Pros: Kills all viruses, small, quick, easy to use, very lightweight and can be used in large groups.

Cons: Uses batteries, electronic (could drop it and break the bulb), doesn’t remove any dirt and sediment (can buy a pre-filter to filter out large items), can only purify one quart at a time (more for personal use or small groups).

Pump Water Purifiers: Pump water purifiers are extremely similar in nature to pump water filters. The only key difference is that the purifier version uses chemicals to rid the treated water of viruses. While iodine is still used, the most common chemical in water purifiers today is Chlorine Dioxide.

Mediums Used: Ceramic (lasts longer and filters up to 13k gallons. The ceramic medium is also easy to clean), Glass Fiber (Flow rate is much higher, however, harder to push through than ceramic. This filters Life cycle is much shorter than the ceramic medium as it only produces 200 gallons of clean water). Uses chemicals… generally Iodine or Chlorine Dioxide.

Pros: Small, Portable, No Wait Time (Instant Treated Water), Filters out all sediment, Super Clean/Clear Water. Quantity only limited by medium.

Cons: Must be filtered manually, for those with a physical impairment, this may not be the best option. Some people don’t like the taste of chemically treated water.

Water Bottle Purifiers: Exactly similar to the water bottle filters, this method of purifying uses the exact same process as filtering, however, it uses chemicals in order to completely rid the treated water of viruses.
Mediums Used: Glass Fiber Membranes and virus killing chemicals (Iodine and Chlorine Dioxide).

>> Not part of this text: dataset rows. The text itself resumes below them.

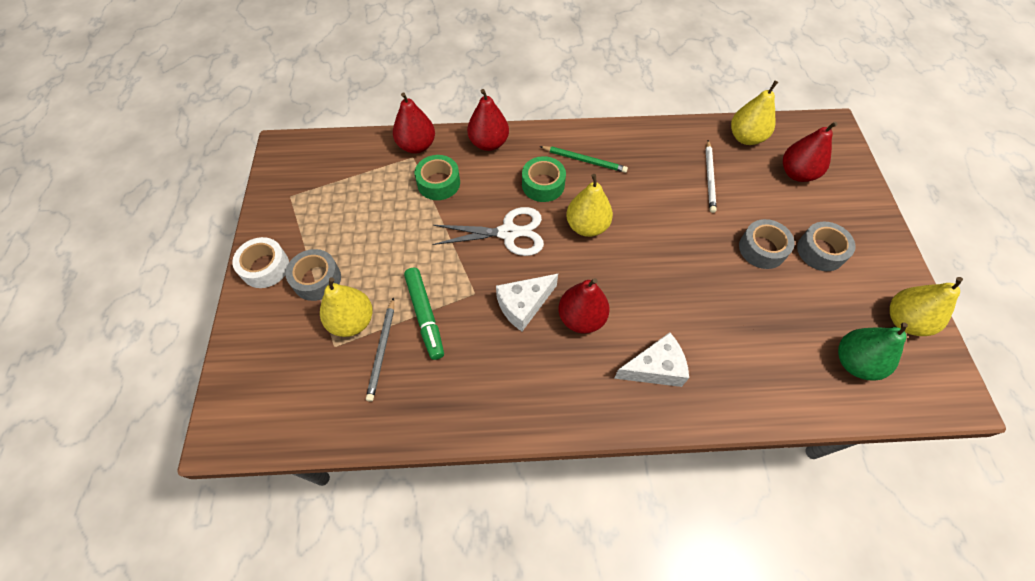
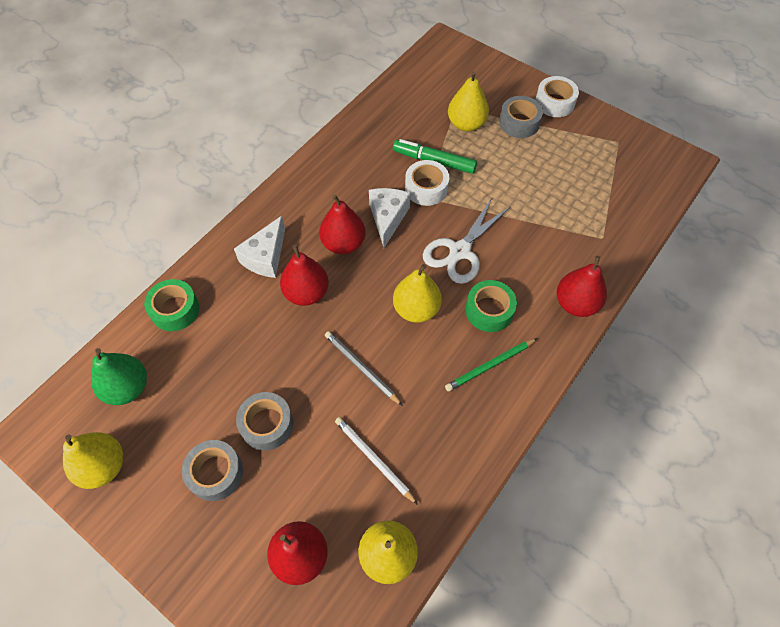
camera: 130 degrees right, 0 degrees up
(382, 350) = (429, 128): grey pencil -> grey pencil (361, 368)
(416, 146) = (615, 248): red pear -> red pear (306, 293)
(438, 183) = (555, 238): green tape -> green tape (175, 310)
(464, 299) = (426, 188): none -> white tape

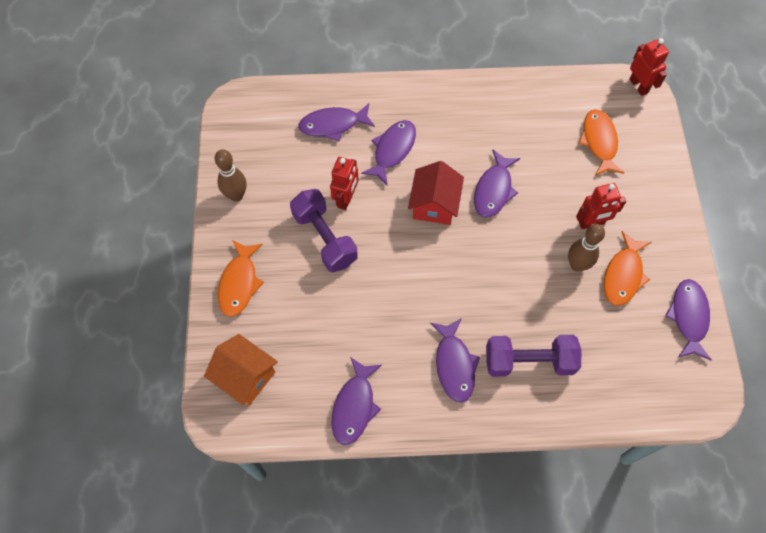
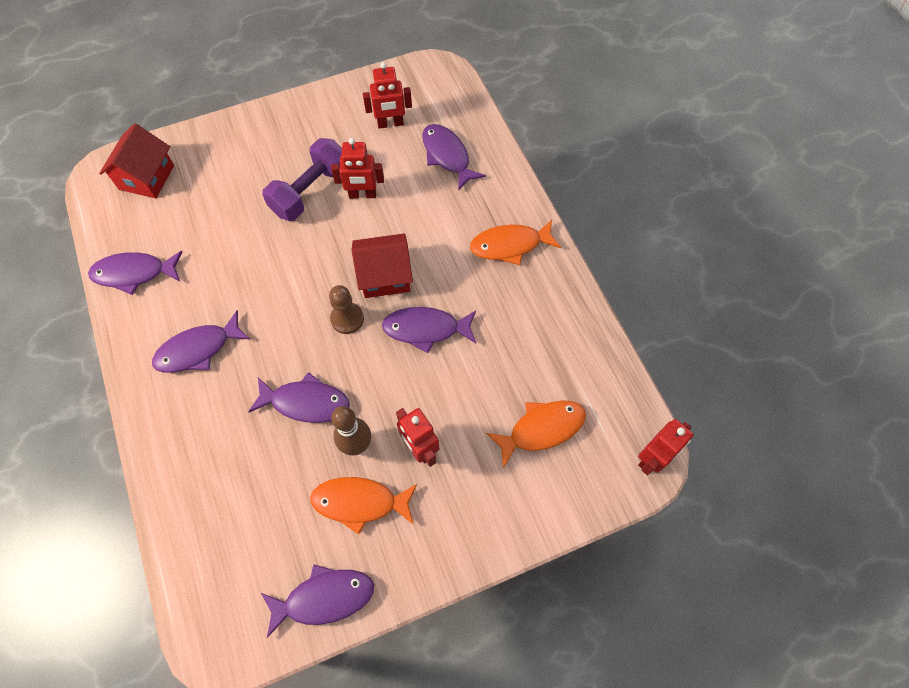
camera: 70 degrees right, 0 degrees up
(236, 195) = (334, 106): brown bowling pin -> none
(239, 283) = (240, 141): orange fish -> orange fish (510, 245)
(245, 376) = (146, 177): orange house -> red house
(278, 156) = (390, 124): none -> red robot
(392, 150) = (438, 217): purple fish -> purple fish (306, 402)
(465, 243) = (347, 319): none -> brown pawn
(529, 361) = (219, 423): purple dumbbell -> none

Pros: Small and convenient. Easy to use and carry, Does not require physical exertion whatsoever.

Cons: This device is mostly made for personal use as there is only one straw per unit. Compared to other filters, it’s more expensive per gallon to produce clean water and has a limited filtering capacity (up to 26 gallons). Water bottle purifiers are not made for long term use or large quantities.

Chemicals: While many water purifier devices use chemicals as an additional process. Iodine and Chlorine Dioxide can be used in tablet form and dropped into untreated water. It’s a slow process but is guaranteed to rid untreated water of parasites and viruses.

Pros: Very lightweight and small, Carry in pocket or 72 hour kit.

Cons: Doesn’t filter out sediments, Not ready to drink immediately (long wait time), you will need to plan ahead and wont have instant access to clean water. Each chemical has a noticeable different in taste: Iodine you can taste (many companies provide a neutralizer to mask taste), Chlorine you can not taste which is why it is the most common water purifying chemical to date.